While living in seclusion near Hamburg he composed some of his finest works, among them six violin duets, which he prefaced with the words: “This work is the fruit of leisure afforded me by misfortune. Some of the pieces were dictated by trouble, others by hope.” At one time he embarked in a mercantile enterprise, in London, his transactions being regulated by the strictest integrity, but, as was inevitable, he soon returned to Paris and his art. After he had abandoned the concert room one of his greatest pleasures was in improvising violin parts to the piano performances of his friend, Madame Montegerault, to the delight of all present. He never had more than seven or eight pupils, but his influence has been widely felt. Many anecdotes are told of his kindness and generosity, and it is an interesting fact that among those who sought his advice and patronage was no less a personage than Rossini.

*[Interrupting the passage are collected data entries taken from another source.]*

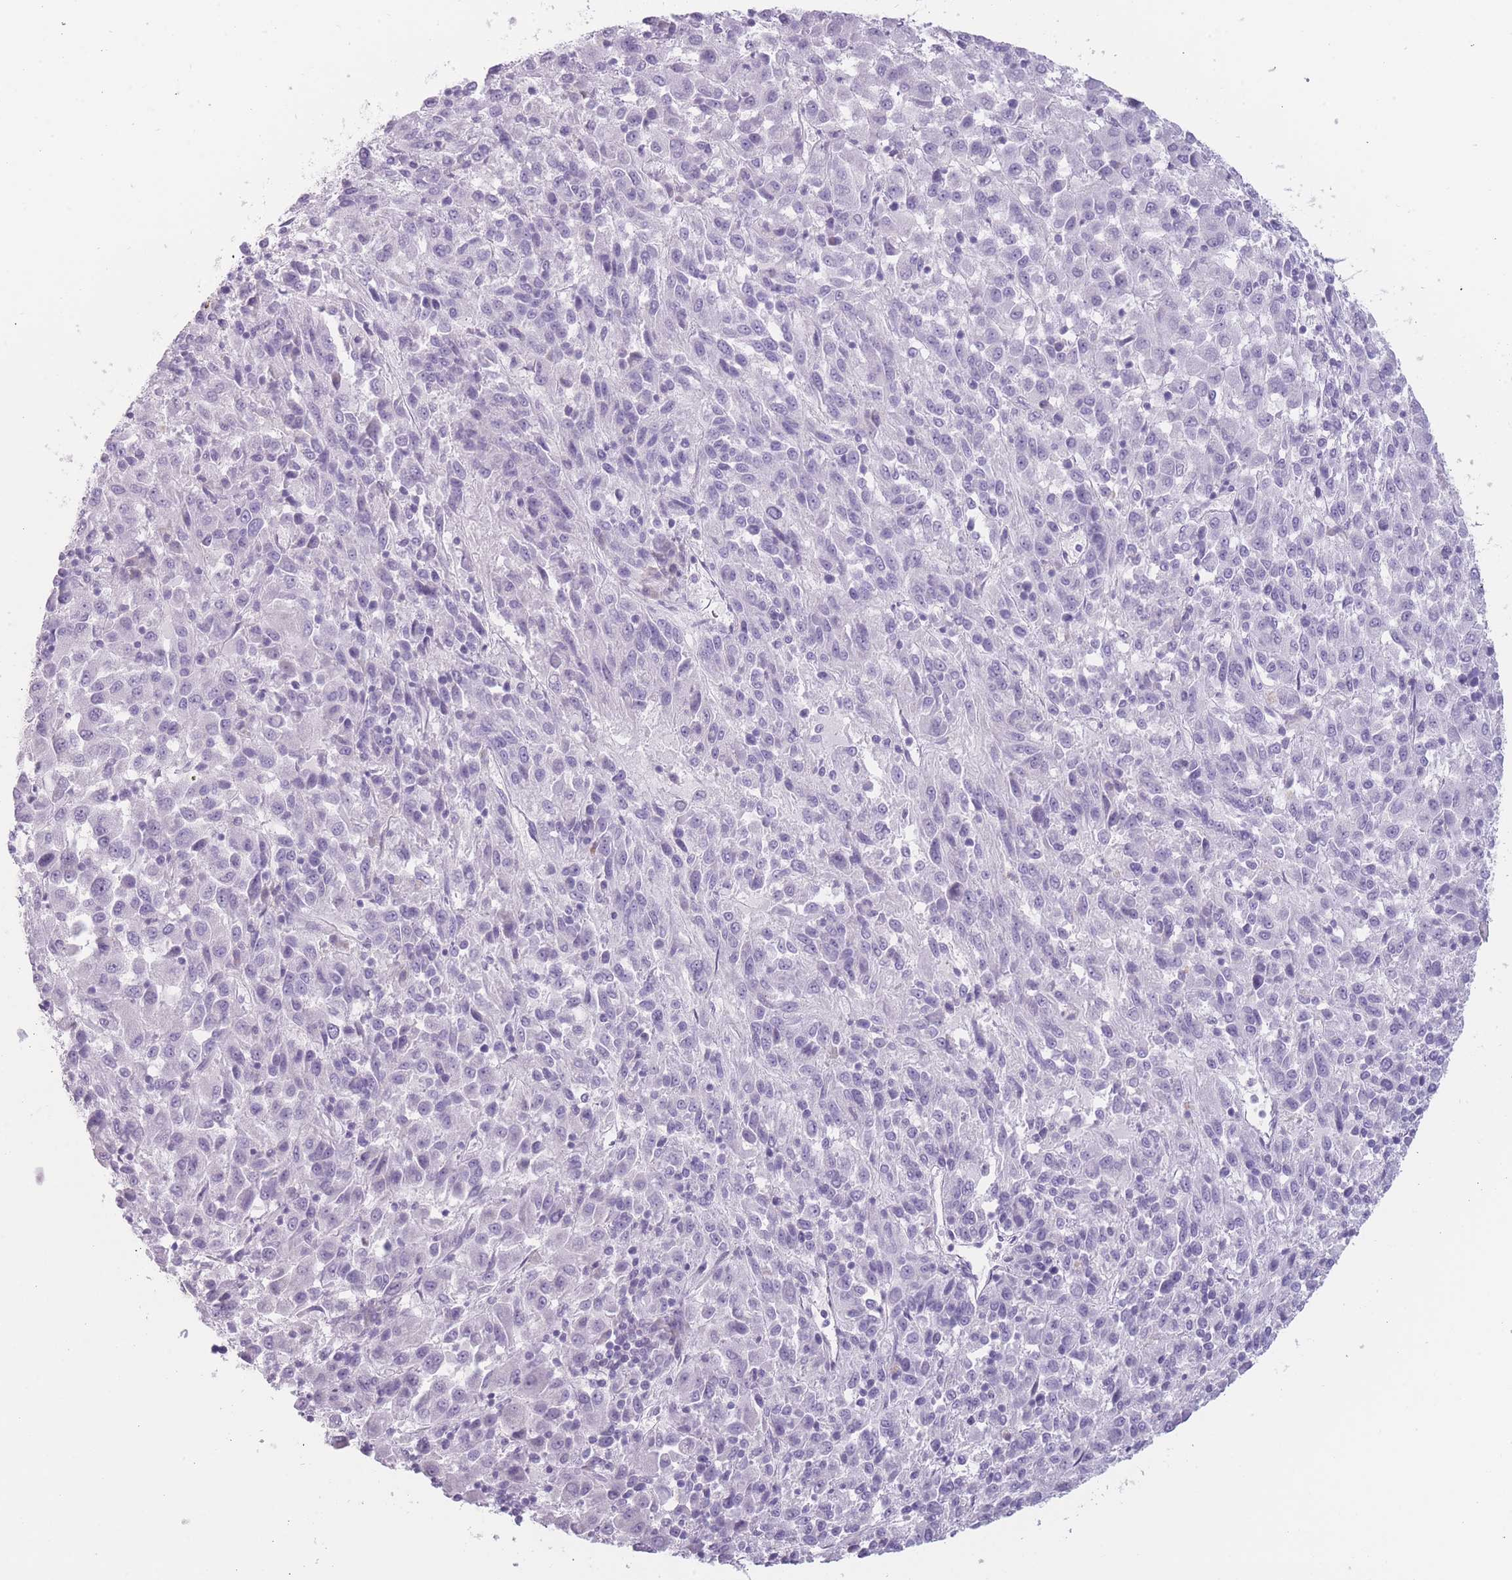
{"staining": {"intensity": "negative", "quantity": "none", "location": "none"}, "tissue": "melanoma", "cell_type": "Tumor cells", "image_type": "cancer", "snomed": [{"axis": "morphology", "description": "Malignant melanoma, Metastatic site"}, {"axis": "topography", "description": "Lung"}], "caption": "Histopathology image shows no significant protein positivity in tumor cells of malignant melanoma (metastatic site). Nuclei are stained in blue.", "gene": "PPFIA3", "patient": {"sex": "male", "age": 64}}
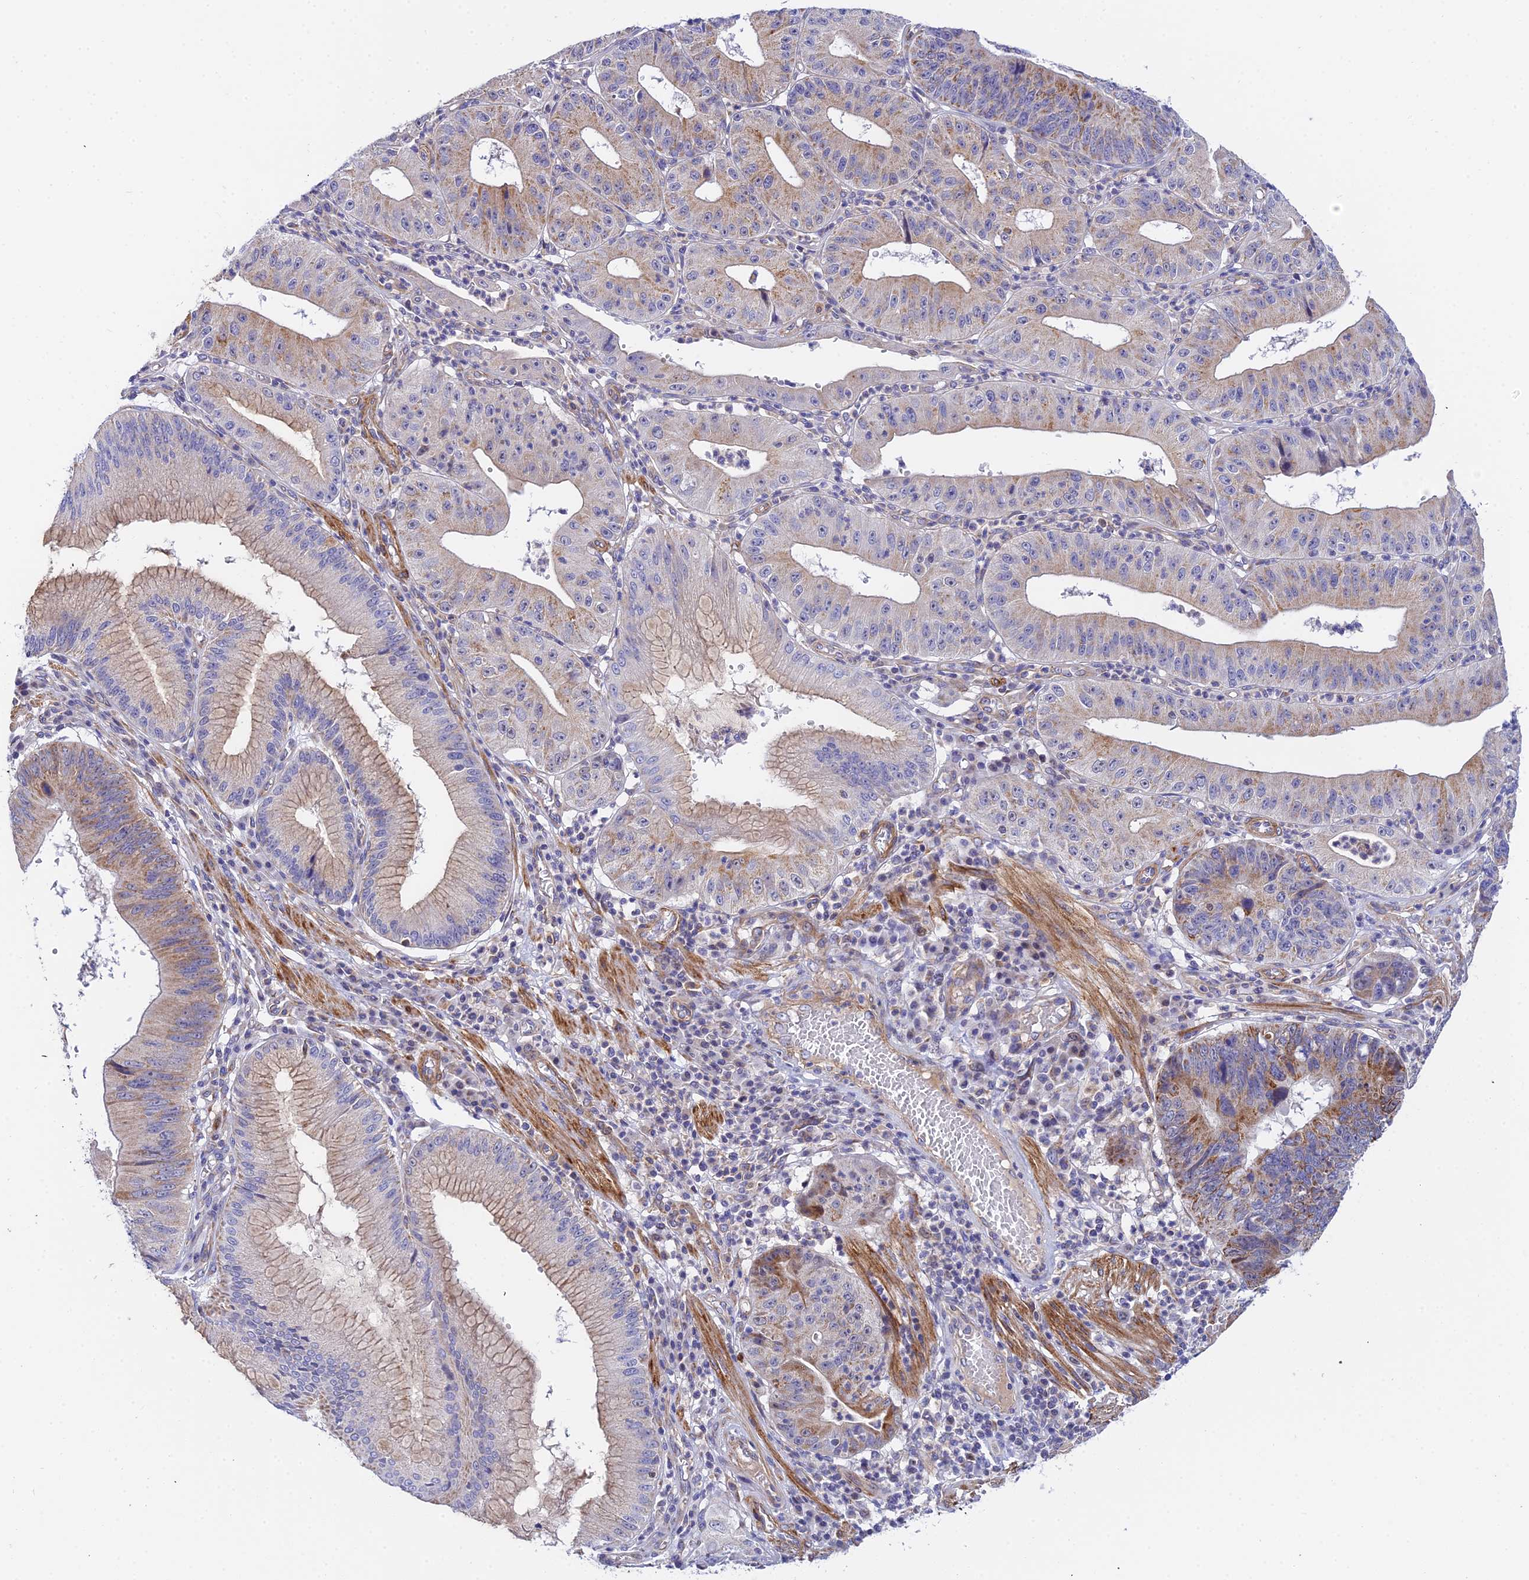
{"staining": {"intensity": "moderate", "quantity": "25%-75%", "location": "cytoplasmic/membranous"}, "tissue": "stomach cancer", "cell_type": "Tumor cells", "image_type": "cancer", "snomed": [{"axis": "morphology", "description": "Adenocarcinoma, NOS"}, {"axis": "topography", "description": "Stomach"}], "caption": "Adenocarcinoma (stomach) stained for a protein (brown) shows moderate cytoplasmic/membranous positive positivity in approximately 25%-75% of tumor cells.", "gene": "ACOT2", "patient": {"sex": "male", "age": 59}}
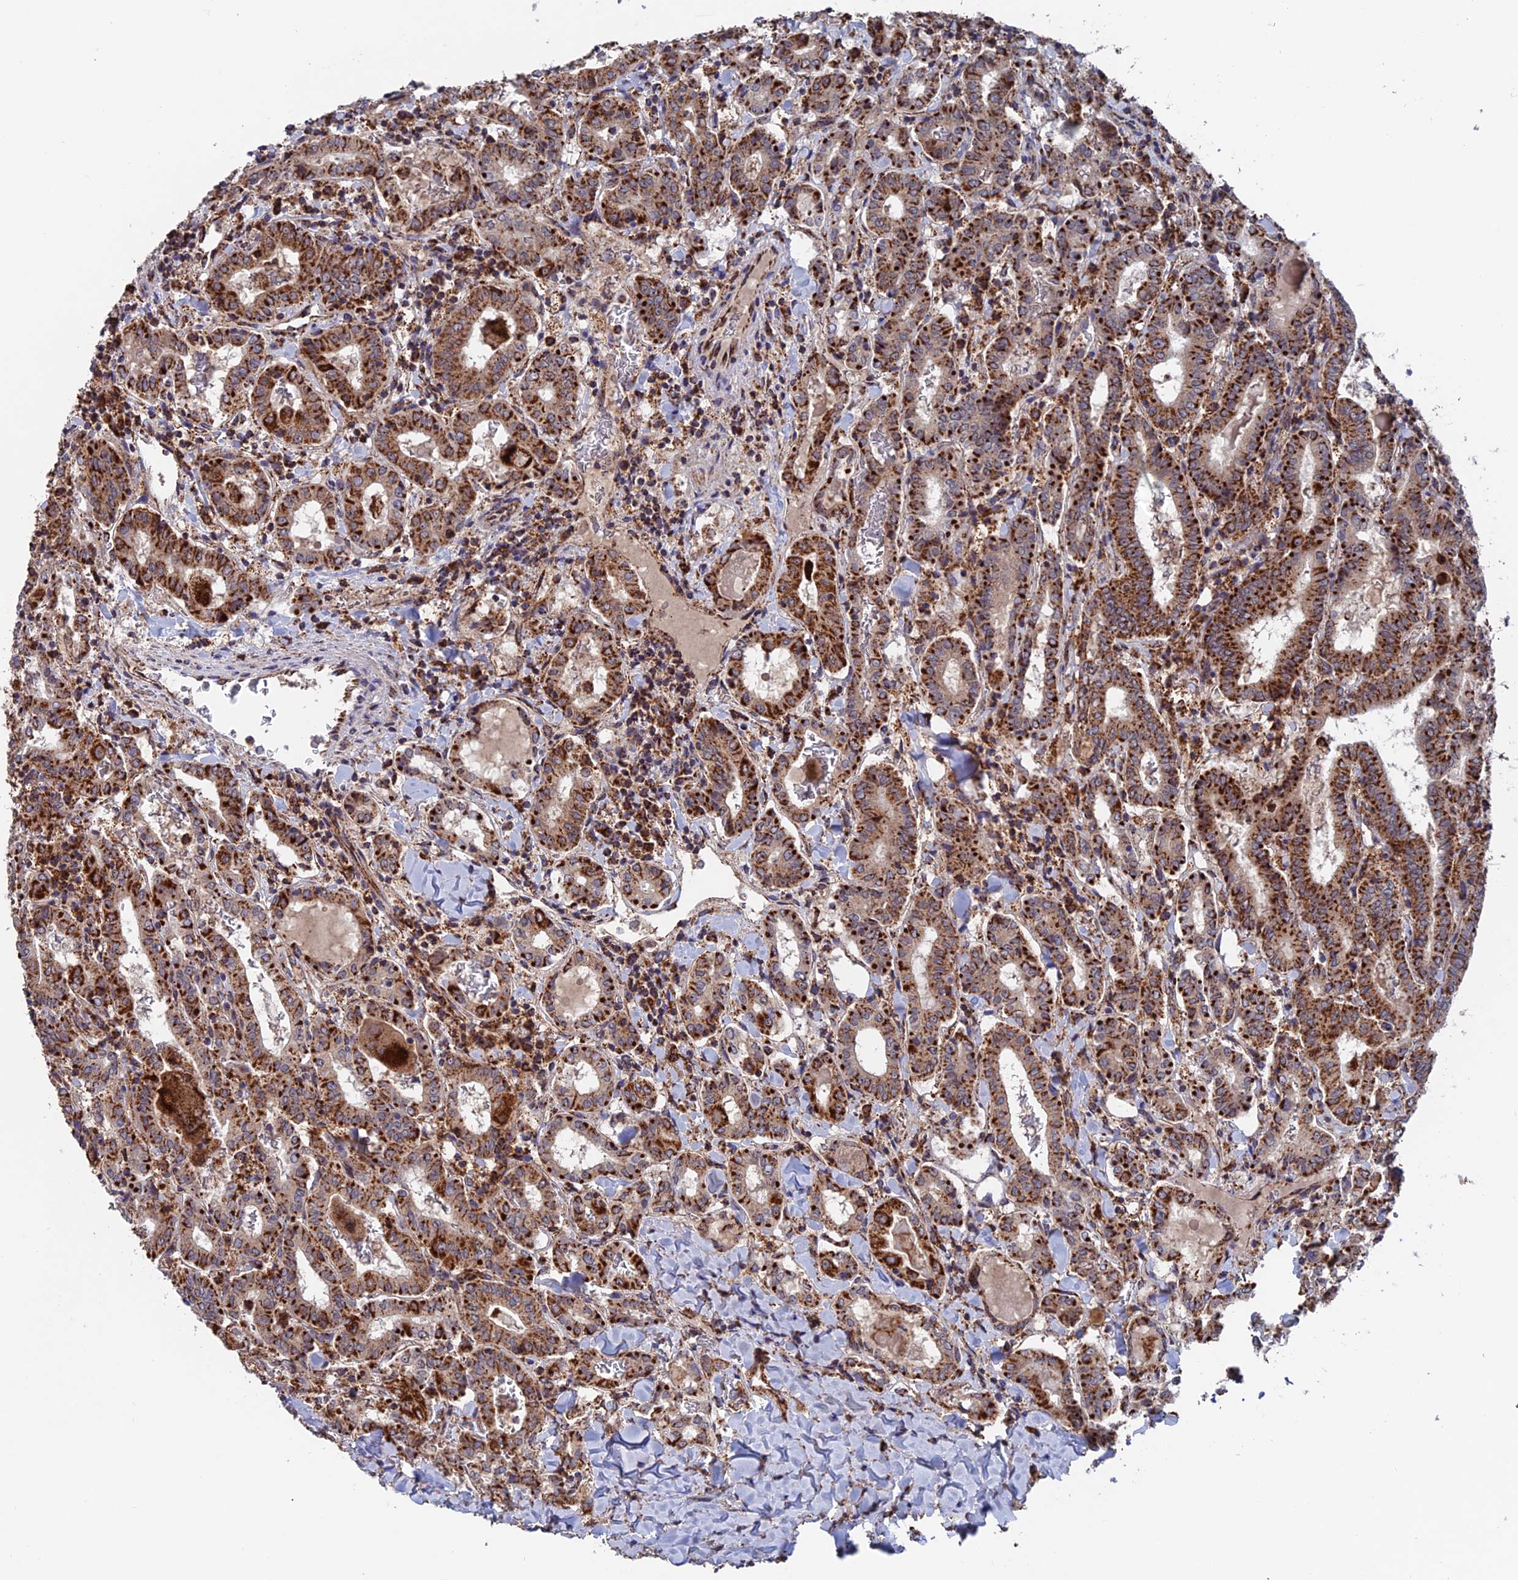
{"staining": {"intensity": "strong", "quantity": ">75%", "location": "cytoplasmic/membranous"}, "tissue": "thyroid cancer", "cell_type": "Tumor cells", "image_type": "cancer", "snomed": [{"axis": "morphology", "description": "Papillary adenocarcinoma, NOS"}, {"axis": "topography", "description": "Thyroid gland"}], "caption": "Immunohistochemical staining of thyroid cancer exhibits strong cytoplasmic/membranous protein positivity in approximately >75% of tumor cells.", "gene": "DTYMK", "patient": {"sex": "female", "age": 72}}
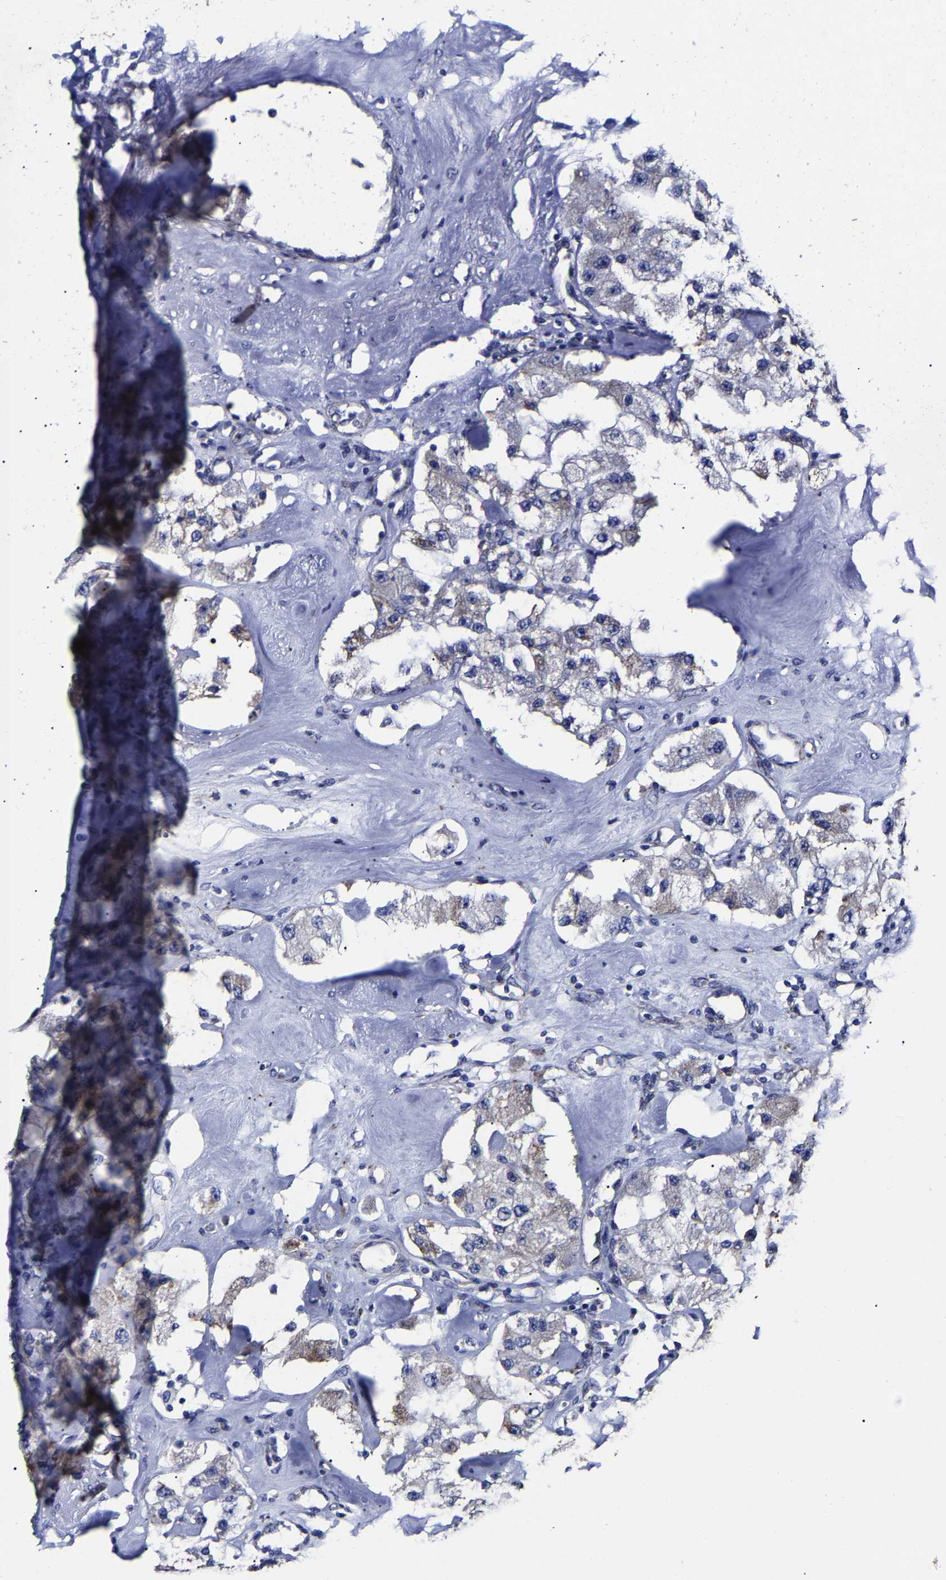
{"staining": {"intensity": "negative", "quantity": "none", "location": "none"}, "tissue": "carcinoid", "cell_type": "Tumor cells", "image_type": "cancer", "snomed": [{"axis": "morphology", "description": "Carcinoid, malignant, NOS"}, {"axis": "topography", "description": "Pancreas"}], "caption": "Tumor cells show no significant protein expression in malignant carcinoid.", "gene": "AASS", "patient": {"sex": "male", "age": 41}}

It must be because genius is little understood that its manifestations have so often been attributed to evil influences. The popular mind could only explain the achievements of the Genoese wizard of the bow, Nicolo Paganini (1784-1840) by the belief that he had sold himself body and soul to the devil who stood ever at his elbow when he played. When, after a taxing concert season, the weary violinist retired to a Swiss monastery for rest and practice amid peaceful surroundings, rumor had it that he was imprisoned for some dark deed. To crown the delusion, his spectre was long supposed to stalk abroad, giving fantastic performances on the violin. It is his apparition Gilbert Parker conjures up in “The Tall Master.”
Paganini is described as a man of tall, gaunt figure, melancholy countenance and highly wrought nervous temperament. His successors have all profited by his development of the violin’s resources, the result of combined genius and labor. He was practically a pioneer in the effective use of chords, arpeggio passages, octaves and tenths, double and triple harmonics and succession of harmonics in thirds and in sixths. His long fingers were of invaluable service to him in unusual stretches, and his fondness for pizzicato passages may be traced to his familiarity with the twang of his father’s mandolin. He shone chiefly in his own compositions, which were written in keys best suited to the violin. Students will find all that he knew of his instrument and everything he did in his Le Stregghe (The Witches), the Rondo de la Clochette, and the Carnaval de Venise, which have been handed down precisely as he left them in manuscript.
Signora Calcagno, who at one time dazzled Italy by the boldness and brilliancy of her violin playing, was his pupil when she was seven years old. The only other person who could boast having direct instructions from him was his young fellow townsman, Camillo Ernesto Sivori (1815-1894), who was in his day a great celebrity in European musical centres, and who was familiar to concert-goers in this country, especially in Boston, during the late forties and early fifties. He was thought to produce a small but electric tone, and to play invariably in tune. To him his master willed his Stradivarius violin, besides having given him in life the famous Vuillaume copy of his Guarnerius, a set of manuscript violin studies and a high artistic ideal.